Exercises to complete:
A. From the research profile below, copy word for word the part between "Data Visualization" and "accessible and impactful.", inclusive.
B. In the research profile below, which three kinds of cells are named as having shown cell-cell fusion as a transient state?

Summary
I am an interdisciplinary data scientist and cancer biologist at UT Austin advancing high-throughput single-cell technologies and computational approaches to investigate cell-cell fusion and heterogeneity in cancer. I have extensive expertise in analyzing and visualizing large-scale single-cell transcriptomics data. This is complemented by over a decade of hands-on wet lab experience and a strong record of leadership in interdisciplinary research and within local communities.
Approach to science
I believe that complex patterns often emerge from simple rules. This perspective guides my efforts to develop tools to uncover the molecular mechanisms driving cellular behaviors in health and disease.
Cell-cell fusion and syncytialization as a transient cell state
While the only human cells known to naturally participate in cell-cell fusion are characterized by the maintenance of multiple nuclei, in vitro studies have observed cell-cell fusion as a transient state, resulting in single-nucleated progeny that closely resemble their parental cells. This phenomenon has been documented in cancer cells, iPS cells, and macrophages, amongst others. Based on these observations, I hypothesize that transient syncytialization may occur in the human body far more often than can currently be measured. To begin to explore this, I have developed high-throughput single-cell systems and computational approaches to identify biomarkers of cell-cell fusion in cancer.
Data Visualization
Complex data doesn’t have to look complex. I take joy in identifying meaningful patterns in high-dimensional data and transforming insights into striking visuals, making complex biological insights more accessible and impactful.

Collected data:

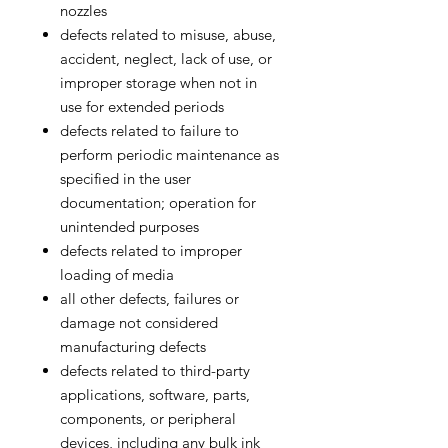
nozzles
defects related to misuse, abuse,
accident, neglect, lack of use, or
improper storage when not in
use for extended periods
defects related to failure to
perform periodic maintenance as
specified in the user
documentation; operation for
unintended purposes
defects related to improper
loading of media
all other defects, failures or
damage not considered
manufacturing defects
defects related to third-party
applications, software, parts,
components, or peripheral
devices, including any bulk ink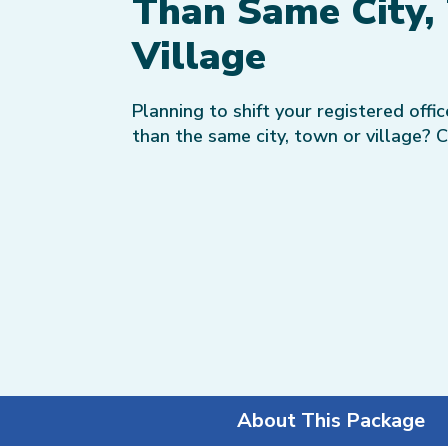
Than Same City,
Village
Planning to shift your registered offi
than the same city, town or village? 
About This Package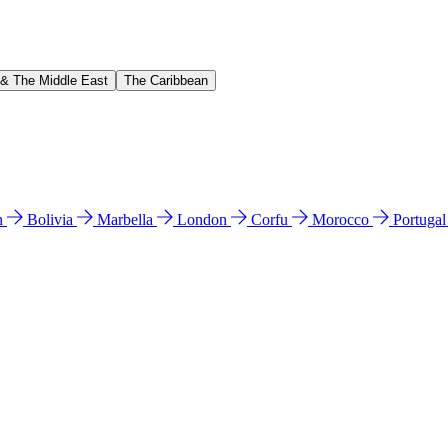
 & The Middle East
The Caribbean
n
Bolivia
Marbella
London
Corfu
Morocco
Portuga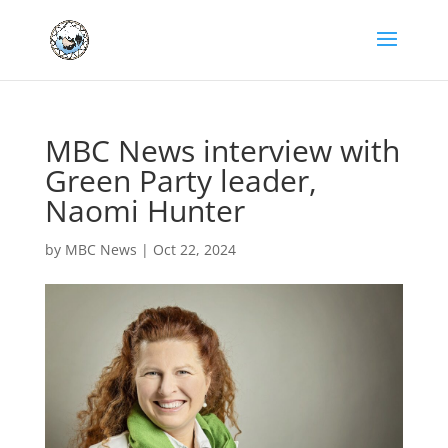
MBC News interview with
Green Party leader,
Naomi Hunter
by
MBC News
|
Oct 22, 2024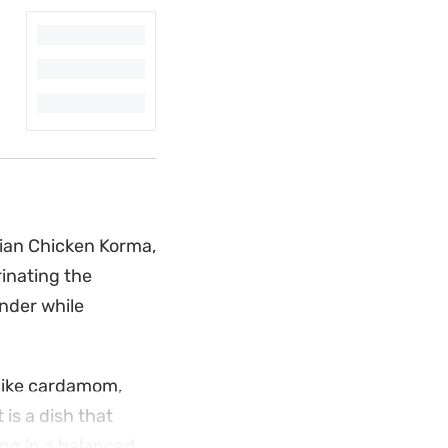
dian Chicken Korma,
rinating the
nder while
 like cardamom,
is a dish that
ing in a balanced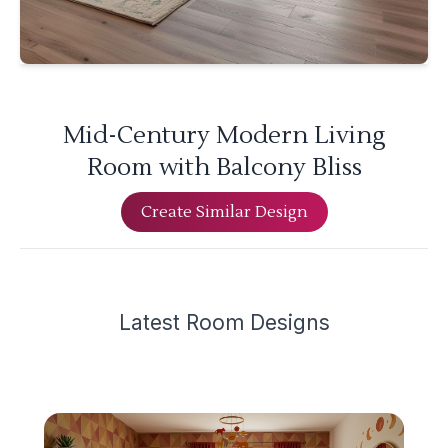
Mid-Century Modern Living
Room with Balcony Bliss
Create Similar Design
Latest
Room Design
s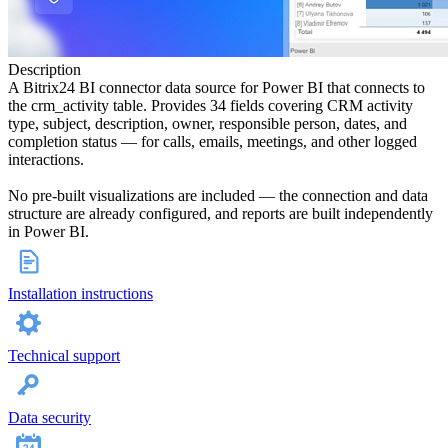
Description
A Bitrix24 BI connector data source for Power BI that connects to
the crm_activity table. Provides 34 fields covering CRM activity
type, subject, description, owner, responsible person, dates, and
completion status — for calls, emails, meetings, and other logged
interactions.
No pre-built visualizations are included — the connection and data
structure are already configured, and reports are built independently
in Power BI.
Installation instructions
Technical support
Data security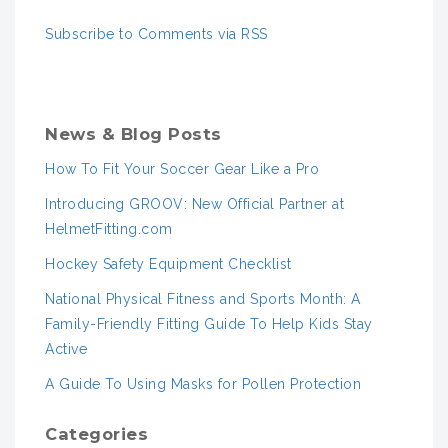
Subscribe to Comments via RSS
News & Blog Posts
How To Fit Your Soccer Gear Like a Pro
Introducing GROOV: New Official Partner at
HelmetFitting.com
Hockey Safety Equipment Checklist
National Physical Fitness and Sports Month: A
Family-Friendly Fitting Guide To Help Kids Stay
Active
A Guide To Using Masks for Pollen Protection
Categories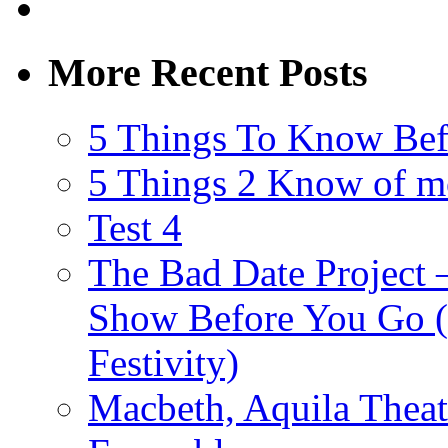
More Recent Posts
5 Things To Know Bef
5 Things 2 Know of m
Test 4
The Bad Date Project
Show Before You Go (
Festivity)
Macbeth, Aquila Theat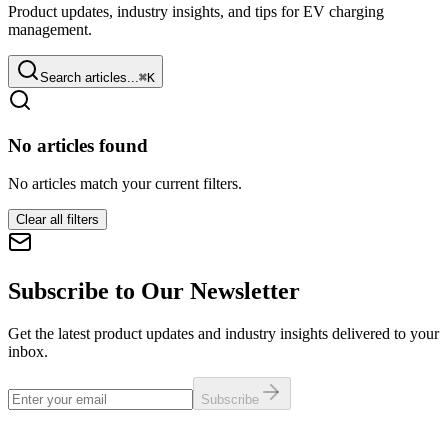
Product updates, industry insights, and tips for EV charging
management.
Search articles...
⌘
K
No articles found
No articles match your current filters.
Clear all filters
Subscribe to Our Newsletter
Get the latest product updates and industry insights delivered to your
inbox.
Subscribe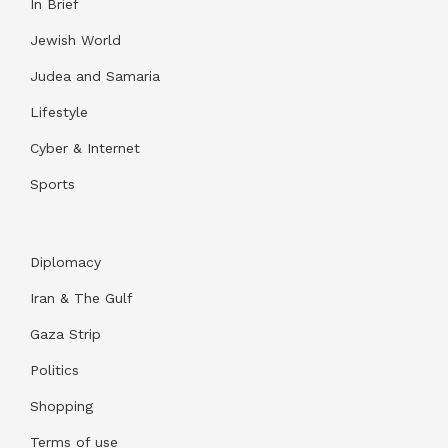
In Brief
Jewish World
Judea and Samaria
Lifestyle
Cyber & Internet
Sports
Diplomacy
Iran & The Gulf
Gaza Strip
Politics
Shopping
Terms of use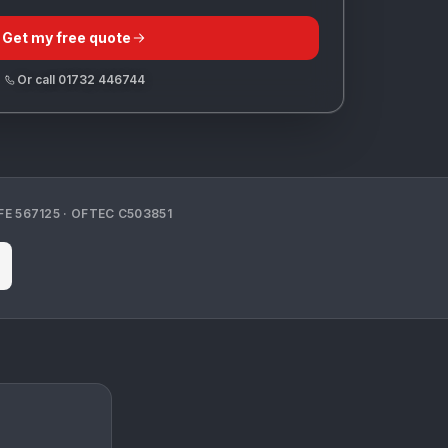
Get my free quote
Or call
01732 446744
FE
567125
· OFTEC
C503851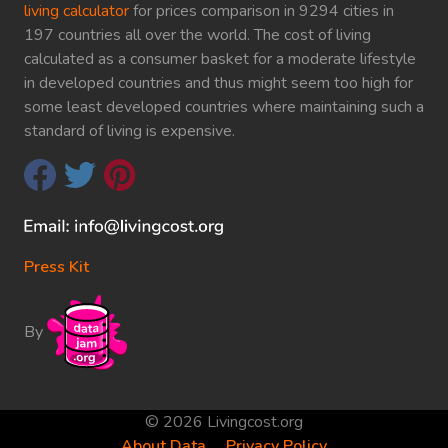
living calculator
for prices comparison in 9294 cities in
197 countries all over the world. The cost of living
calculated as a consumer basket for a moderate lifestyle
in developed countries and thus might seem too high for
some least developed countries where maintaining such a
standard of living is expensive.
Press Kit
By
© 2026 Livingcost.org
About Data
Privacy Policy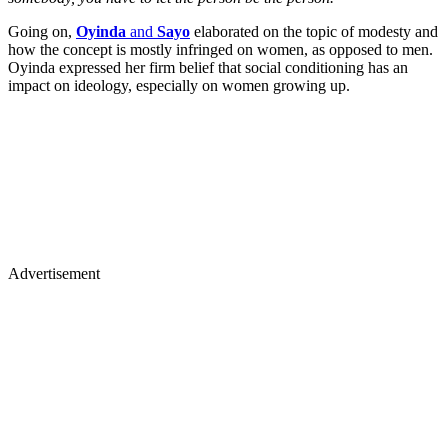
Going on,
Oyinda
and
Sayo
elaborated on the topic of modesty and
how the concept is mostly infringed on women, as opposed to men.
Oyinda expressed her firm belief that social conditioning has an
impact on ideology, especially on women growing up.
Advertisement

Set of answers:
A.
Data Visualization
Complex data doesn’t have to look complex. I take joy in identifying meaningful patterns in high-dimensional data and transforming insights into striking visuals, making complex biological insights more accessible and impactful.

B. Cancer cells, iPS cells, and macrophages.